### Assignment
In the data below, one line contains "wrist: (319, 510)" and a later one contains "ring dip: (298, 251)". Print both, with every line between them, exactly and alone.
START Given data
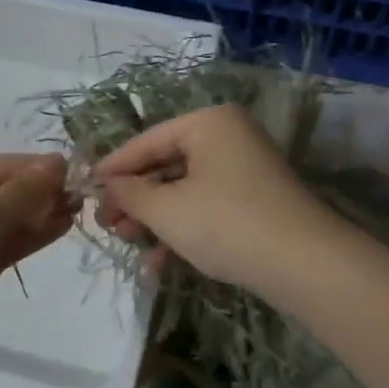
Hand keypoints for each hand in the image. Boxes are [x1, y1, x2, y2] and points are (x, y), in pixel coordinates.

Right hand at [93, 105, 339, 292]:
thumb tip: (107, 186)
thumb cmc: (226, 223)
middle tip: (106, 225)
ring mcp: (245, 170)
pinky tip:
END Given data
START Given data
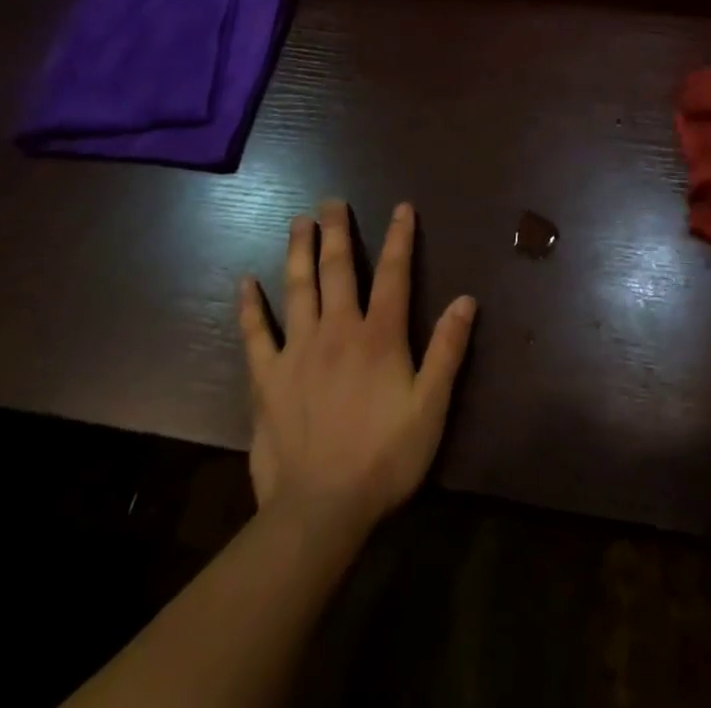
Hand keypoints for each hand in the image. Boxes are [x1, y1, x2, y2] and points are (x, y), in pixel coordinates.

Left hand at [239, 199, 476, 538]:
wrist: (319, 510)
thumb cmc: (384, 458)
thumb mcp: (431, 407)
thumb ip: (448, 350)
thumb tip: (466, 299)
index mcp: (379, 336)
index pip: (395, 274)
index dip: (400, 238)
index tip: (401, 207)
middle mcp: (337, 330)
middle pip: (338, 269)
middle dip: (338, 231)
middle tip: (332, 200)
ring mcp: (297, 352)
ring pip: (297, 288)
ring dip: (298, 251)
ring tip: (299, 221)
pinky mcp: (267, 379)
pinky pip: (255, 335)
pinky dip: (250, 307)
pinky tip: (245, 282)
END Given data
### Response for this exercise
wrist: (319, 510)
thumb cmc: (384, 458)
thumb mcp: (431, 407)
thumb ip: (448, 350)
thumb tip: (466, 299)
index mcp: (379, 336)
index pip: (395, 274)
index dip: (400, 238)
index tip: (401, 207)
middle mcp: (337, 330)
middle pip: (338, 269)
middle dip: (338, 231)
middle tip: (332, 200)
ring mcp: (297, 352)
ring pip: (297, 288)
ring dip: (298, 251)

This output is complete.